Chapter 2 Basic Data Operations

In this and the following chapter, I introduce the topic of data wrangling, i.e., the process of getting data from its raw input into a form that is amenable for analysis. This is often considered to be the most time consuming part of a data science project, taking as much as 80% of the effort (Dasu and Johnson 2003). Even though the focus in this book is on analysis and not on data manipulation per se, I provide a quick overview of the functionality contained in GeoDa to assist with these operations. Increasingly, data wrangling has evolved into a field of its own, with a growing number of operations turning into automatic procedures embedded into software (Rattenbury et al. 2017). A detailed discussion of this topic is beyond the scope of the book.

The coverage in this chapter is aimed at novices who are not very familiar with spatial data manipulations. Most of the features illustrated can be readily accomplished by means of dedicated GIS software or by exploiting the spatial data functionality available in the R and Python worlds. Readers knowledgeable in such operations may want to just skim the materials in order to become familiar with the way they are implemented in GeoDa. Alternatively, these operations can be performed outside GeoDa, with the end result loaded as a spatial data layer.

In the current chapter, I focus on essential input operations and data manipulations contained in the Table functionality. In the next chapter, I consider a range of basic GIS operations pertaining to spatial data wrangling.

To illustrate these features, I will use a data set with point locations of car jackings in Chicago in 2020. The Chicago Carjackings data layer is available from the Sample Data tab in the GeoDa file dialog (Figure 2.2).

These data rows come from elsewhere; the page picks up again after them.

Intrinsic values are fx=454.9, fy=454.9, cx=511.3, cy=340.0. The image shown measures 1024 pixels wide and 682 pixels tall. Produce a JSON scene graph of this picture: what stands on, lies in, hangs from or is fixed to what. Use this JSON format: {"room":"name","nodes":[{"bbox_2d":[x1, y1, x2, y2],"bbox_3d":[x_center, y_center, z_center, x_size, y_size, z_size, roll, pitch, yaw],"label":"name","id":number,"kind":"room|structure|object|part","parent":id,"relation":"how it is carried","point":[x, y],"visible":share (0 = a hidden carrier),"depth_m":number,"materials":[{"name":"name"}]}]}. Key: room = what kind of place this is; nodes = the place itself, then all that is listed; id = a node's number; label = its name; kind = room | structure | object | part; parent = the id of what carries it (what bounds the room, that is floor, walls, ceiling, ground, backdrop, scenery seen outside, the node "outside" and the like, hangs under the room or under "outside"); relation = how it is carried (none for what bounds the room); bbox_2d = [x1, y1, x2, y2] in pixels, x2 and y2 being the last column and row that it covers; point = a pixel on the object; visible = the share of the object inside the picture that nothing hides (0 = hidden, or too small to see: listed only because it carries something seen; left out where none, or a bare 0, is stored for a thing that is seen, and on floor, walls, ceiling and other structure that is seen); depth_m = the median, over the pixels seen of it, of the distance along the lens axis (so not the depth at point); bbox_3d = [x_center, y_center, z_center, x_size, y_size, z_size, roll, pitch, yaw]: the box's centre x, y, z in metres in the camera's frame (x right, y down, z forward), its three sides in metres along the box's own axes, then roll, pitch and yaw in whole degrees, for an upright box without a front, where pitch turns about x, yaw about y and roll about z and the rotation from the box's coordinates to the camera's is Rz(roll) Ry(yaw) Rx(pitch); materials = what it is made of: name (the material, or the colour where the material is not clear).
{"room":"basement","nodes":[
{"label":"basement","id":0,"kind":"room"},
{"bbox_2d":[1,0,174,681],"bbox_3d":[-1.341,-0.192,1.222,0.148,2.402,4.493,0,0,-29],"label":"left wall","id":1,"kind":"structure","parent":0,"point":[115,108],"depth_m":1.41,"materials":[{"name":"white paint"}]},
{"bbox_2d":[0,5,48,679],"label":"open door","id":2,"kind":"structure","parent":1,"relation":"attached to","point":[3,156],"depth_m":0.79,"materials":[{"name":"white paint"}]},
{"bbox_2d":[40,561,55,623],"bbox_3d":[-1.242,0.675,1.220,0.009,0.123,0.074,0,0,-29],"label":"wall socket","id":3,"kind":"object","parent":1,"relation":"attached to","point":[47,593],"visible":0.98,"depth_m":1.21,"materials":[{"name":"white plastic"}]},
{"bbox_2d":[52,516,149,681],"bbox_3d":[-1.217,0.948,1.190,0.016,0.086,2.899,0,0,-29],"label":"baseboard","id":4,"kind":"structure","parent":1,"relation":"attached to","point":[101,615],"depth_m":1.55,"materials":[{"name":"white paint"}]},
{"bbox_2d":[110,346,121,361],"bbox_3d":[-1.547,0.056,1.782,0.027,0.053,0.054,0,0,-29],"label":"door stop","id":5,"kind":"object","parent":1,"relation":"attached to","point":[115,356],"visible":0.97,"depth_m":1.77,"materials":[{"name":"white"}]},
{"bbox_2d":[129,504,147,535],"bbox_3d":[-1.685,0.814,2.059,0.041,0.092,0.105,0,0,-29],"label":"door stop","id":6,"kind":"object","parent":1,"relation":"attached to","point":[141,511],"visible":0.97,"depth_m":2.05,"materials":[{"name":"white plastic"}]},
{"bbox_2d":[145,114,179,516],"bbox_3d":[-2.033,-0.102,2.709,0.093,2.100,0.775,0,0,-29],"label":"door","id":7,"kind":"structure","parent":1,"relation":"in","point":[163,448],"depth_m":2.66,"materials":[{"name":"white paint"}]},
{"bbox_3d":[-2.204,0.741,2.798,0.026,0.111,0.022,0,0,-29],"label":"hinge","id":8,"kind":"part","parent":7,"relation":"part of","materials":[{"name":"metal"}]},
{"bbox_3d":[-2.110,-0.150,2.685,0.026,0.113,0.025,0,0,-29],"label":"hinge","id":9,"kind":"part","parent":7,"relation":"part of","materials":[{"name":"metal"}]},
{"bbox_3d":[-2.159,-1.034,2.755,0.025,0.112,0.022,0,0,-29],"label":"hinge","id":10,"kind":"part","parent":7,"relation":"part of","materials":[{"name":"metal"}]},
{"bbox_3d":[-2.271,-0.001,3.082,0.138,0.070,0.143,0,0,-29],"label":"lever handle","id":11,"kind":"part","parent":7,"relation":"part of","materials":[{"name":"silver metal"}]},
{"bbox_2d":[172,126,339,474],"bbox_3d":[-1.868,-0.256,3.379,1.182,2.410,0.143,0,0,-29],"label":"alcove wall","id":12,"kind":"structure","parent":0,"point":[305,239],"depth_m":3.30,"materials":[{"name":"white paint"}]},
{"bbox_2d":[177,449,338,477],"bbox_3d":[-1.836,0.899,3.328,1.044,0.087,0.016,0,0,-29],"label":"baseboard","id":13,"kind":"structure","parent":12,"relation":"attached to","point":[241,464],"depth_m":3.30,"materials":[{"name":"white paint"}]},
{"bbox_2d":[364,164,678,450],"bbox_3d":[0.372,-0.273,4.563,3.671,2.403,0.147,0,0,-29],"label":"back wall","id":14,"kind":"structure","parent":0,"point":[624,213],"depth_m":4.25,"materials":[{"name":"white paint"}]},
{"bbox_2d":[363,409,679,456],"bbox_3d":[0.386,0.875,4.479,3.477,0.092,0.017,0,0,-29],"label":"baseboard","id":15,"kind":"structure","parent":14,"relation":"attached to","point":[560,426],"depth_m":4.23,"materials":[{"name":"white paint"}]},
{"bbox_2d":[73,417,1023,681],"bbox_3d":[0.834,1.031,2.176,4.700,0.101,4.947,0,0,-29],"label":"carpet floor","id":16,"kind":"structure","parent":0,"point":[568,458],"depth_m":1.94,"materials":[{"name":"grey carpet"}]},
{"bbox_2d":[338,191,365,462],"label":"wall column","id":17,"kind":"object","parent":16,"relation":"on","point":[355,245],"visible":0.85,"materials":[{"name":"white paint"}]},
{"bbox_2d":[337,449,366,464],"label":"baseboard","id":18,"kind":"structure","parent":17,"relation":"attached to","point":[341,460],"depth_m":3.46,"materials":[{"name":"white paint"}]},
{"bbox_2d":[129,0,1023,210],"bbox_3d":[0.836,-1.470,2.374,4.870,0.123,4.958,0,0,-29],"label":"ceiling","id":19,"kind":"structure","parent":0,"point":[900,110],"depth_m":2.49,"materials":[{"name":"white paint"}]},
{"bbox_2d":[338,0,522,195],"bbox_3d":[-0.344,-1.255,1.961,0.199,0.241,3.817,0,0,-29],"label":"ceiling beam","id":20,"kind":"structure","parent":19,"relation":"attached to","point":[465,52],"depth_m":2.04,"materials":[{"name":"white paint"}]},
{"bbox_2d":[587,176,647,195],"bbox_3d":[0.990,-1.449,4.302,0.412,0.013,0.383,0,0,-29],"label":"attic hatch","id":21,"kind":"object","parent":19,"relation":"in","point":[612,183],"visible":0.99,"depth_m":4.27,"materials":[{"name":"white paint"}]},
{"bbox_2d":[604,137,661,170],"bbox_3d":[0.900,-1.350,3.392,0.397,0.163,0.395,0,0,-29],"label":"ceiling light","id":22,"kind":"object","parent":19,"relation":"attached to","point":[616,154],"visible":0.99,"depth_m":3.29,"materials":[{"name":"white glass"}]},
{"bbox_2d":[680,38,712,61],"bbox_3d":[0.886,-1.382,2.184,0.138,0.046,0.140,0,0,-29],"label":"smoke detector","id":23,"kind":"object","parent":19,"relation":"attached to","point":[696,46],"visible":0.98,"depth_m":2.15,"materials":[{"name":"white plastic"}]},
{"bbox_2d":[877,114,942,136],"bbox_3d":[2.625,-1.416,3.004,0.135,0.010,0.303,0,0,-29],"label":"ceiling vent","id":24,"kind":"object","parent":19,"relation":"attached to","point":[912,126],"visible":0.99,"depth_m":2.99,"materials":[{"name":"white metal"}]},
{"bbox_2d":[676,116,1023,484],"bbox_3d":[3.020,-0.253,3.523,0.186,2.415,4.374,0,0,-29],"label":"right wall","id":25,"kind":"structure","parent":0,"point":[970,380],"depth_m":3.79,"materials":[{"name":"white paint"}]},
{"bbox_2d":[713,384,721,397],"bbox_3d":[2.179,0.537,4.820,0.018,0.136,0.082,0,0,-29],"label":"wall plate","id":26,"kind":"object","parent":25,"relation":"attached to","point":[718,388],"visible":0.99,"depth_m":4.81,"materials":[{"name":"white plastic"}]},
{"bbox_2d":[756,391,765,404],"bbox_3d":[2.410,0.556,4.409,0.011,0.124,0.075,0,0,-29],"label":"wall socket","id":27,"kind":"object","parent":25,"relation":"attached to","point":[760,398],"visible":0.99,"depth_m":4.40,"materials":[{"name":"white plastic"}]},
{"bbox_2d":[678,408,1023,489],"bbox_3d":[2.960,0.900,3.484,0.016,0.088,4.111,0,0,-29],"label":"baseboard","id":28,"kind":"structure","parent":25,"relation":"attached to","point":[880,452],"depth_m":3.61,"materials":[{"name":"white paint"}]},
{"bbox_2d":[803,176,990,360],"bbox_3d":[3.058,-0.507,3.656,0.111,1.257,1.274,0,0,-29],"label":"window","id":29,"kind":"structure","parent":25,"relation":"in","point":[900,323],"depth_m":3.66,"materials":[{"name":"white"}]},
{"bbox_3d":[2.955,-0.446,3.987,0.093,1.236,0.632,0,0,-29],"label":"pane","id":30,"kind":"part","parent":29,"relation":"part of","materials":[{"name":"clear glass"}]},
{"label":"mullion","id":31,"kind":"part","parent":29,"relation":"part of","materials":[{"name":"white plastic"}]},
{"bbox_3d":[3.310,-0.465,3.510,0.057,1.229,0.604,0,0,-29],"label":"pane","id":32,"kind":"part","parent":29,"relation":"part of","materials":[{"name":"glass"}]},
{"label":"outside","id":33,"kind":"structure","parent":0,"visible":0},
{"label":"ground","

In addition, in order to replicate the detailed steps used in the illustrations, three original input files are needed as well. These are available from the GeoDaCenter sample data site. They include a simple outline of the community areas, Chicago_community_areas.shp, as well as comma delimited (csv) text files with the socio-economic characteristics (Chicago_CCA_Profiles.csv), and the coordinates of the car jackings (Chicago_2020_carjackings.csv). The sample data site also contains the detailed listing of the variable names.